A major change in the development of the wheat plant occurs at the end of the tillering stage. At this time, the growing points of the main shoot and tillers stop initiating new leaves and start producing reproductive structures. Conversion of the growing point signals the end of the vegetative and the start of the reproductive period.
Early maturing spring wheat cultivars change from the vegetative to the reproductive phase after seven to eight leaves have been initiated on the main shoot. However, many commercial wheat cultivars have a vernalization (growth at low temperature – see Chapter 7 ) or photoperiod (growth under long day length) requirement that extends the vegetative period allowing for the production of more main shoot leaves and a larger number of tillers. An extended vegetative period due to a vernalization requirement is the main reason why more heat units are needed to produce a winter than a spring wheat crop.
The nodes from which leaves develop are telescoped at the crown during the tillering stage. Once jointing starts, the internode region elongates, moving the nodes and the growing point upward from the crown to produce a long stiff stem that will carry the head. Appearance of the first node (Zadoks stage 31) can usually be detected without dissecting the plant by pressing the base of the main (largest) stem between your fingers.
Each successive tiller on a wheat plant normally has one less leaf than its predecessor. This synchronizes the start of the stem elongation stages of the main stem and tillers.
Synchronization of growth and development at this stage ensures there will be no more than a few days difference in the maturity of all heads on the plant.
Spikelet development on the microscopic head is usually completed by the time the first node is 0.4 inches (1 cm) above the soil surface. The terminal spikelet is produced at about Zadoks stage 31. A rapid loss of younger, poorly developed tillers also normally starts at this stage.
The stem elongation or jointing stage comes to an end with the appearance of the last (flag) leaf.
The developing head within the sheath of the flag leaf becomes visibly enlarged during the booting stage. The booting stage ends when the first awns emerge from the flag leaf sheath and the head starts to force the sheath open.
The heading stage extends from the time of emergence of the tip of the head from the flag leaf sheath to when the head has completely emerged but has not yet started to flower.

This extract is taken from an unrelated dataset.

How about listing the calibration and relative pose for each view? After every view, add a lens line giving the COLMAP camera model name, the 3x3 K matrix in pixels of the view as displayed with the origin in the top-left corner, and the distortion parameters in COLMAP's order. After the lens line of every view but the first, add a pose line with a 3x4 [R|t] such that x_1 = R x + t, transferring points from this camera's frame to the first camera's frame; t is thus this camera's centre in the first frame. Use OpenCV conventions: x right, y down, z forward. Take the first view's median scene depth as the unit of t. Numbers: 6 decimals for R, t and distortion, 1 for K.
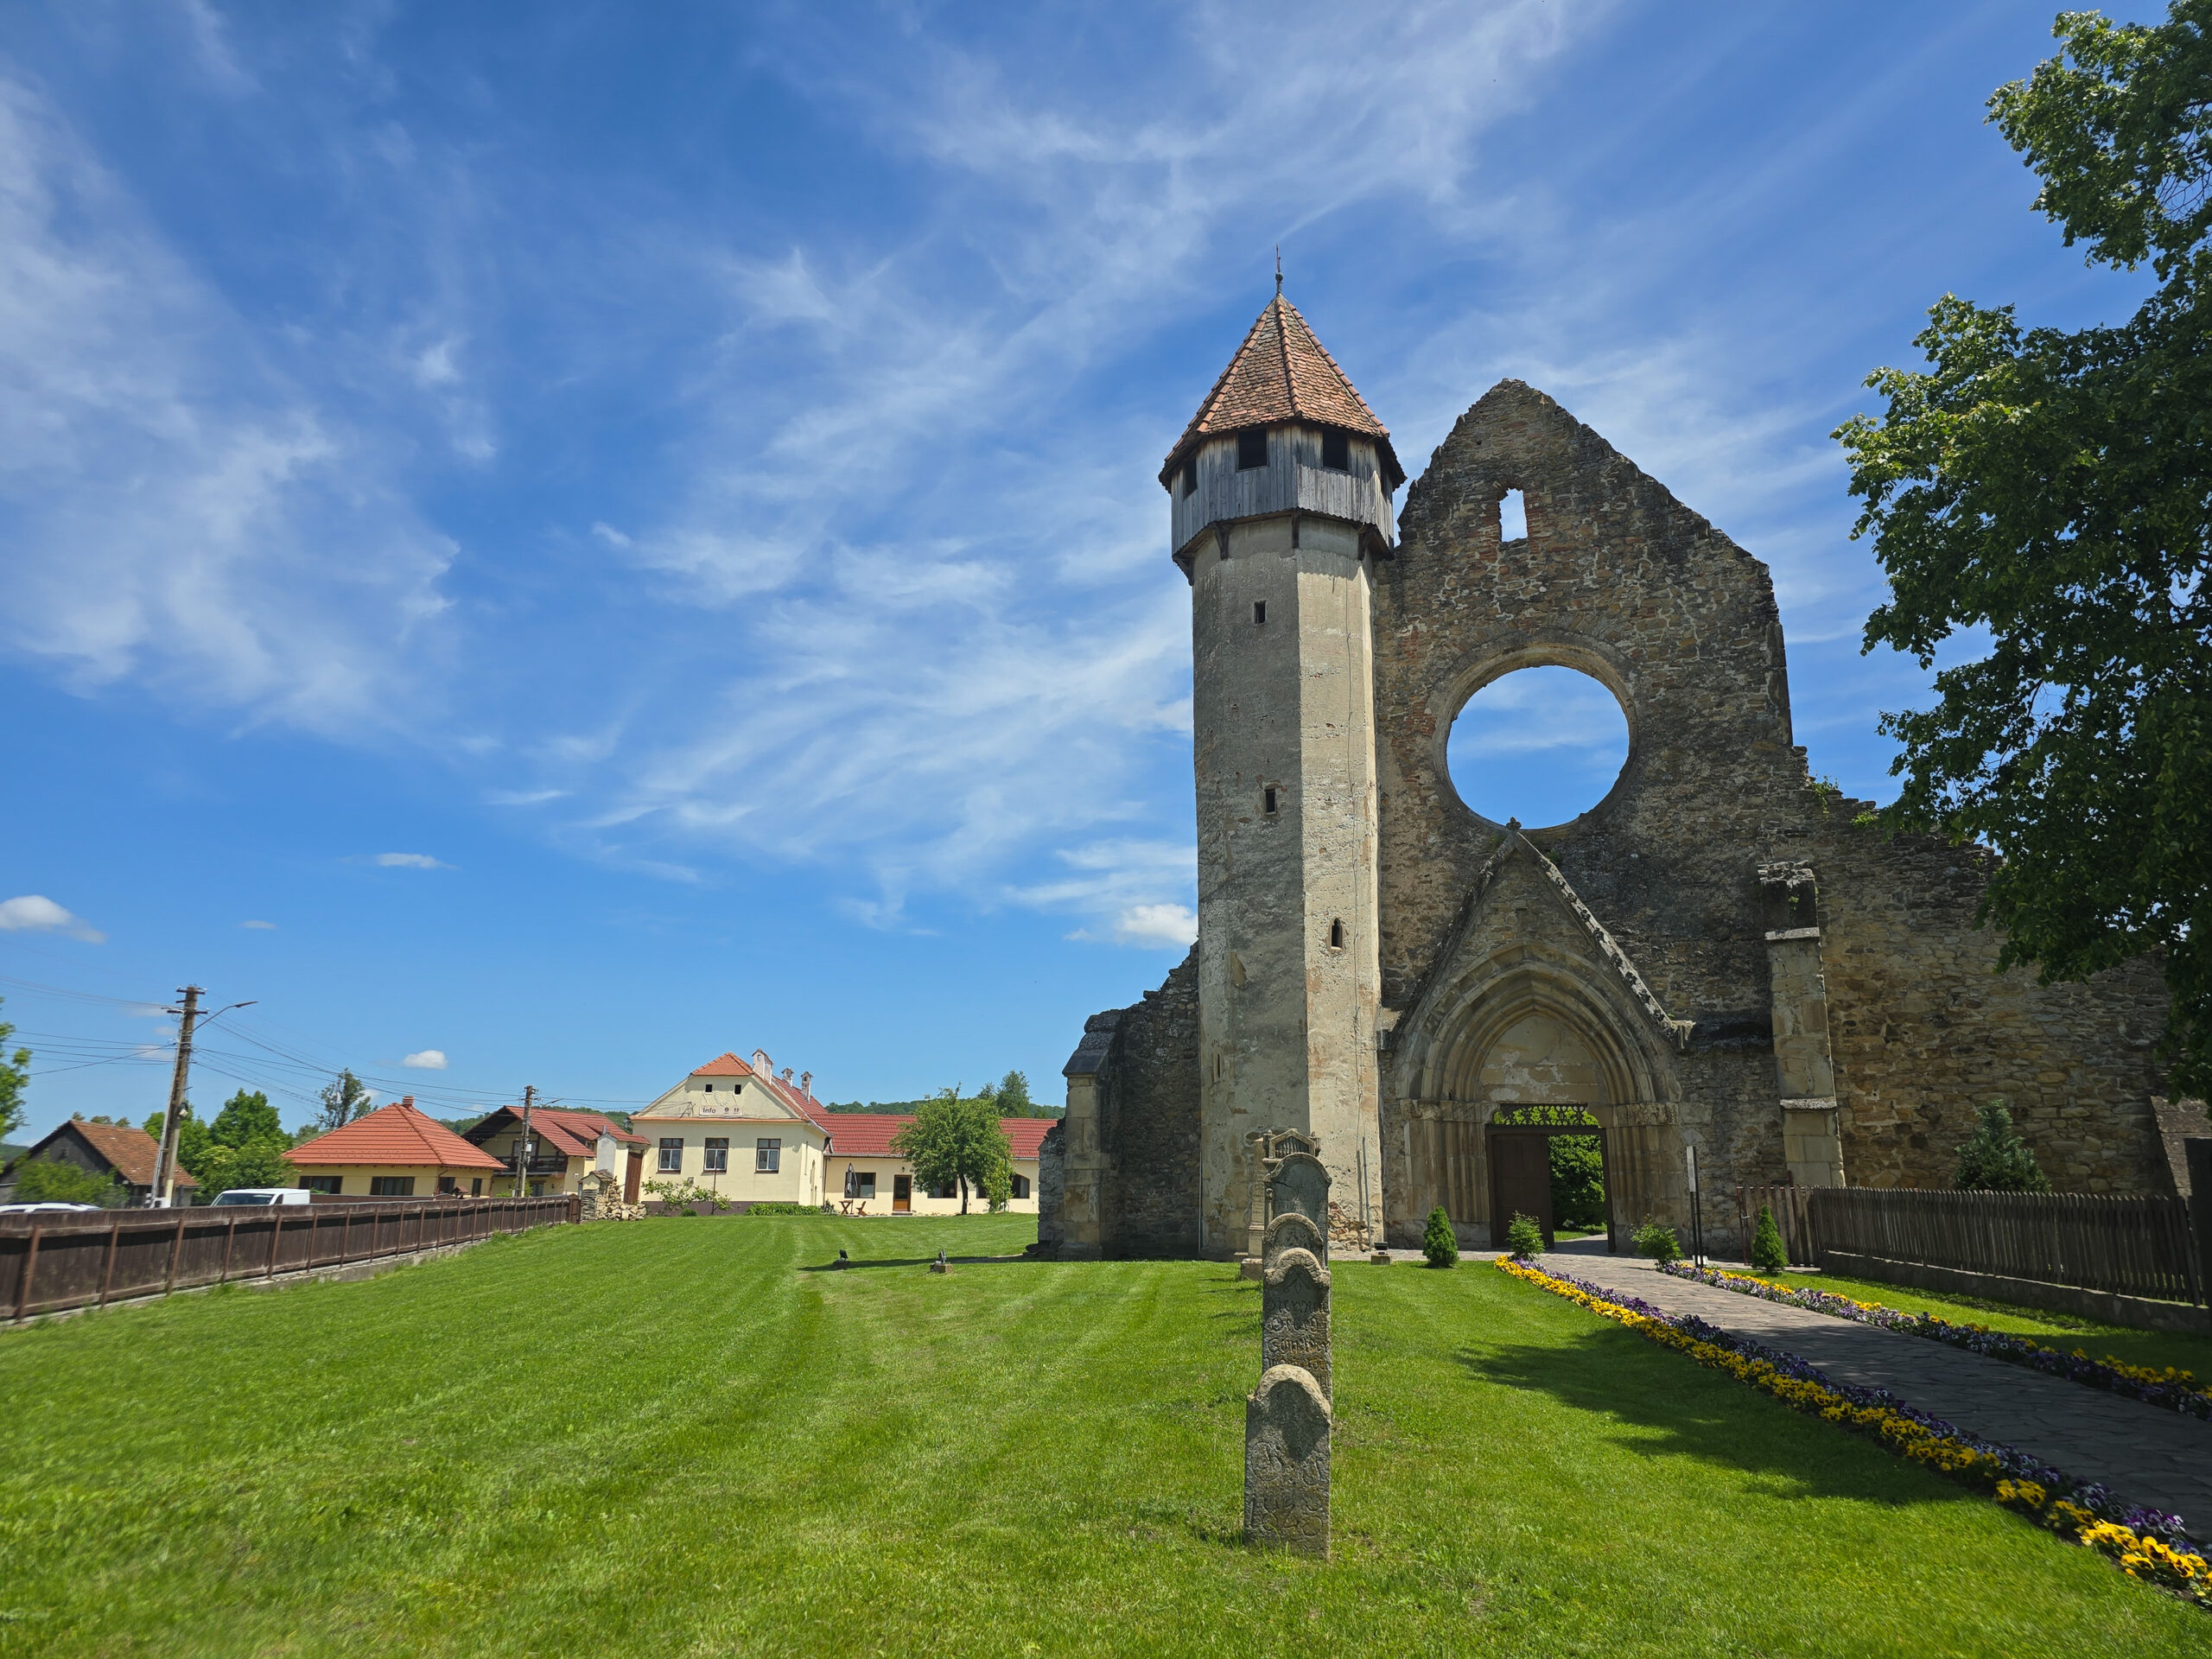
lens RADIAL K [[1463.4, 0, 1109.3], [0, 1463.4, 825.6], [0, 0, 1]] dist [0.061605, -0.036653]
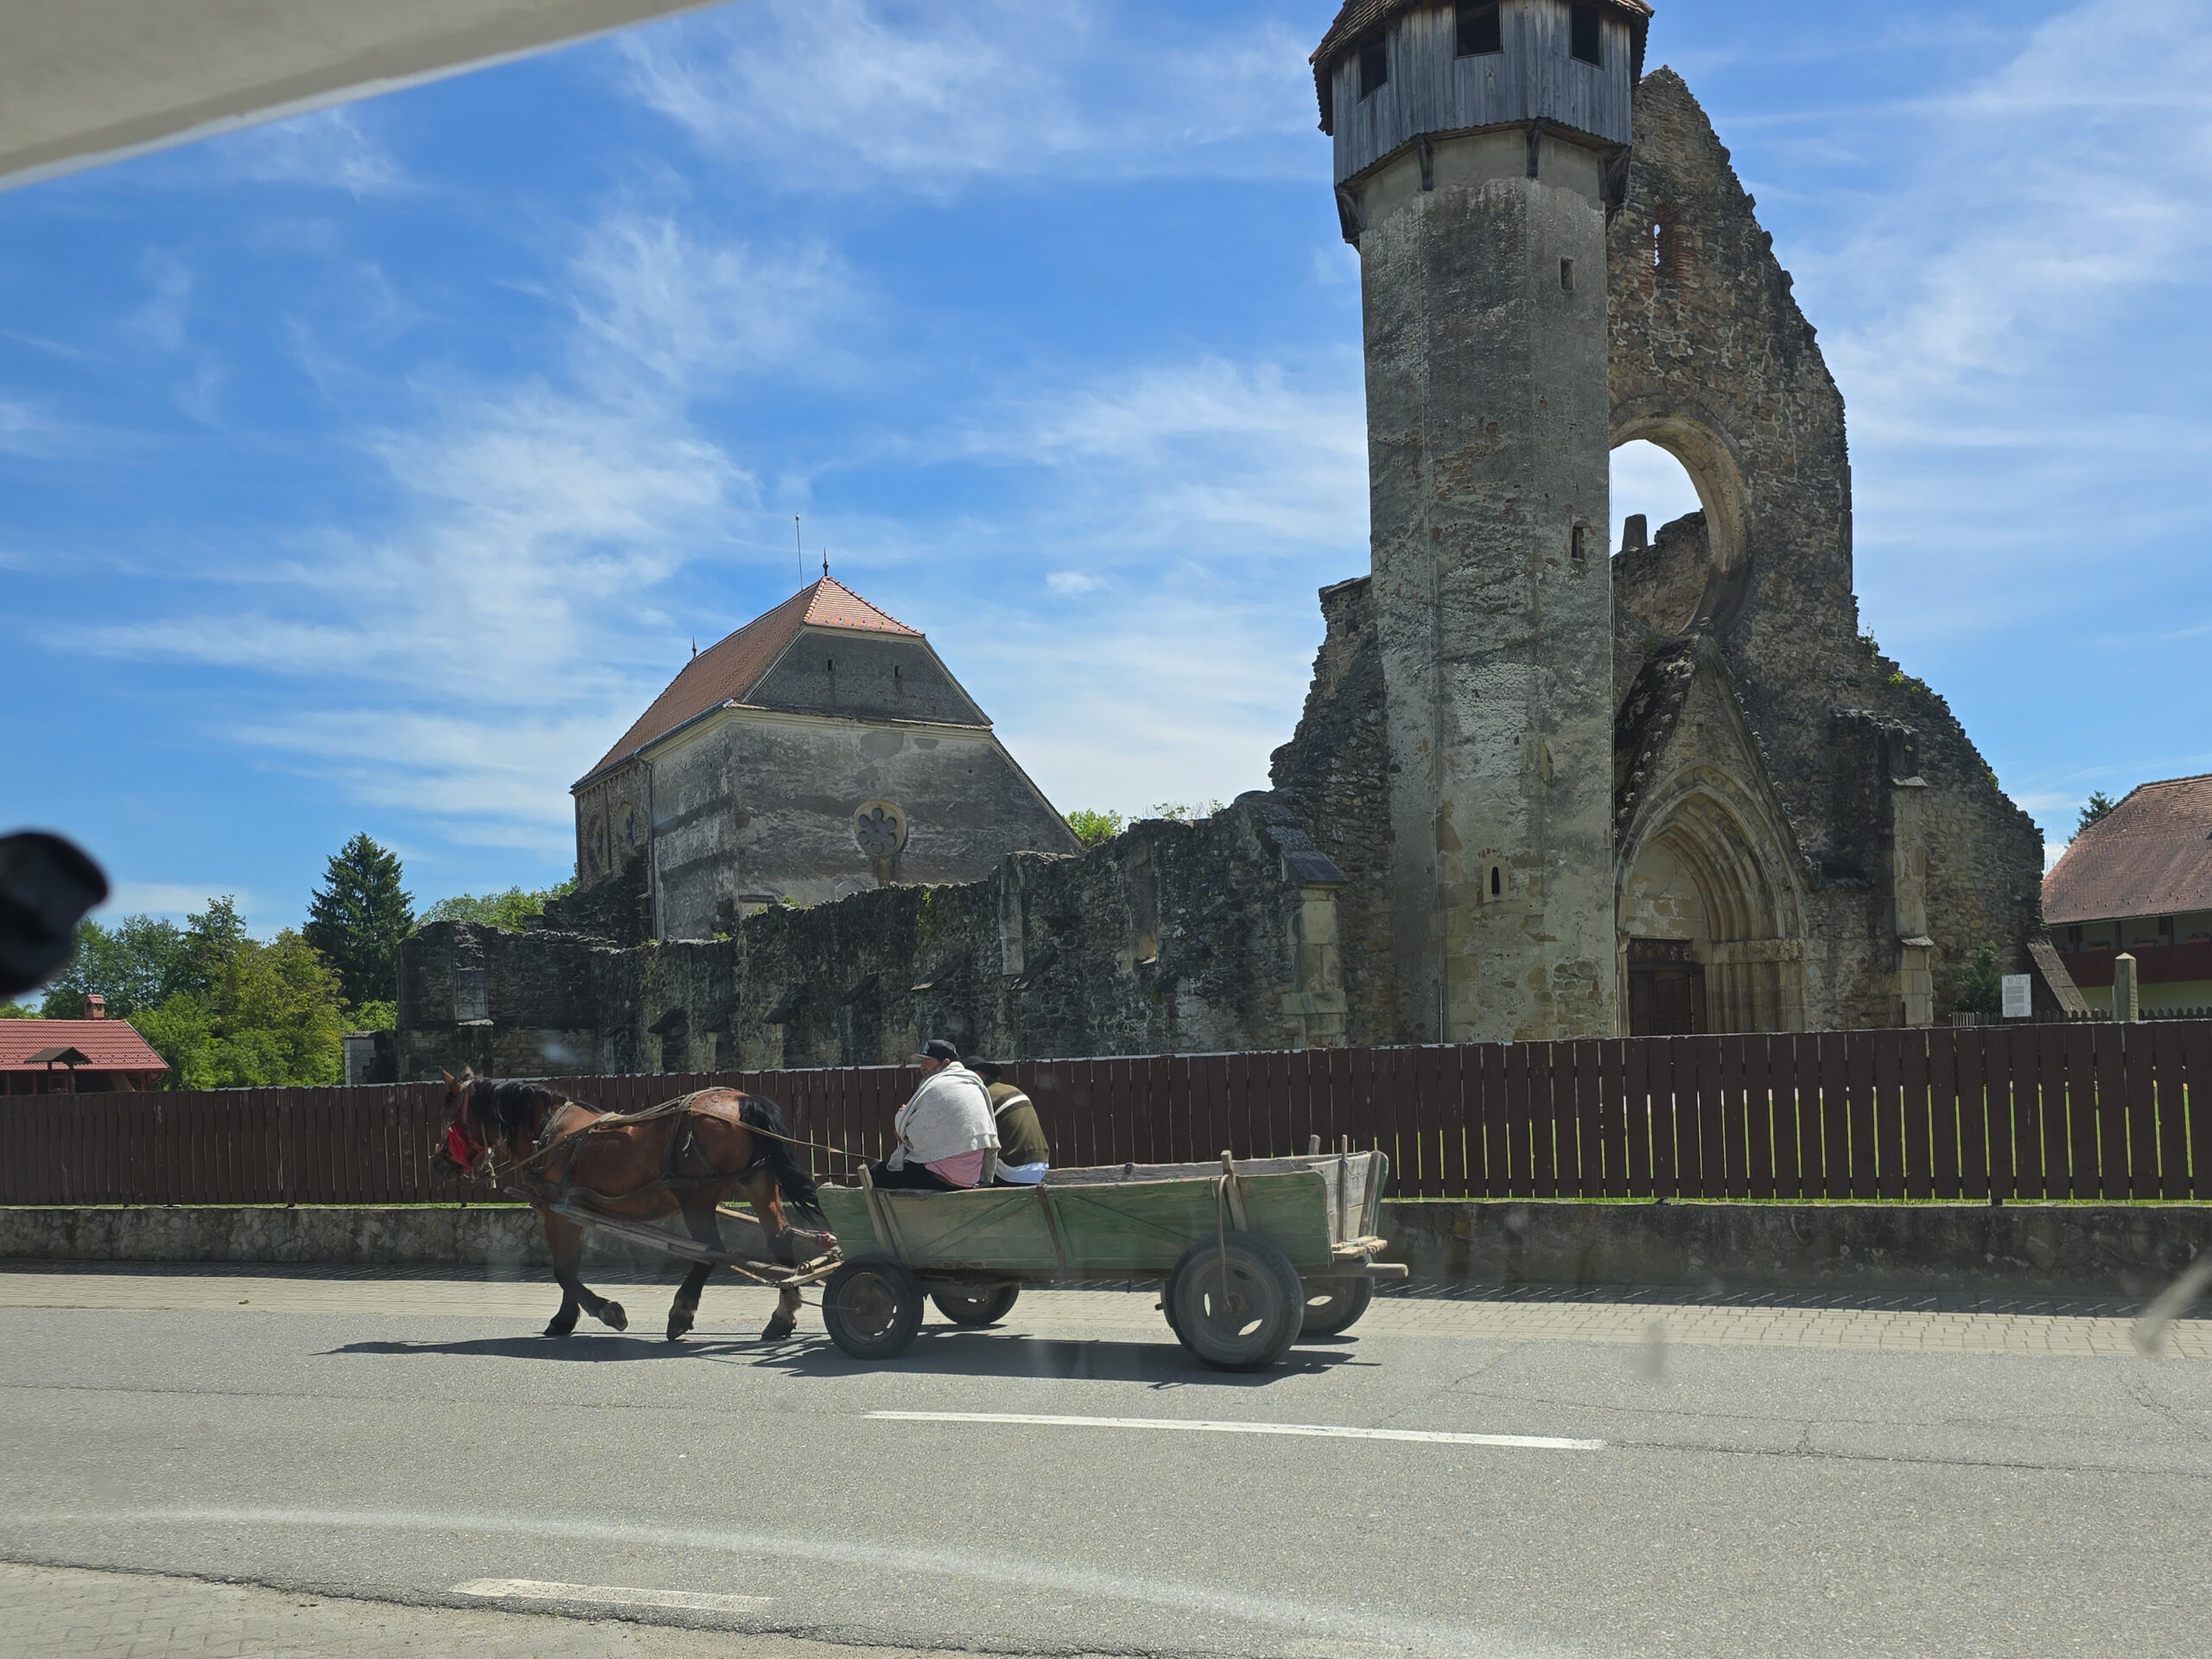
lens RADIAL K [[1860.6, 0, 1040.6], [0, 1860.6, 1061.7], [0, 0, 1]] dist [0.038006, -0.022071]
pose [[0.596093, -0.022806, 0.802592, -0.865403], [-0.161410, 0.975786, 0.147608, 0.151600], [-0.786524, -0.217535, 0.577978, 0.604420]]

The flowering or anthesis stage lasts from the beginning to the end of the flowering period. Pollination and fertilization occur during this period. All heads of a properly synchronized wheat plant flower within a few days and the embryo and endosperm begin to form immediately after fertilization.
Early kernel formation occurs during the milk stage. The developing endosperm starts as a milky fluid that increases in solids as the milk stage progresses. Kernel size increases rapidly during this stage.
Kernel formation is completed during the dough development stage. The kernel accumulates most of its dry weight during dough development. The transport of nutrients from the leaves, stems, and spike to the developing seed is completed by the end of the hard dough stage. The developing kernel is physiologically mature at the hard dough stage even though it still contains approximately 30 percent water.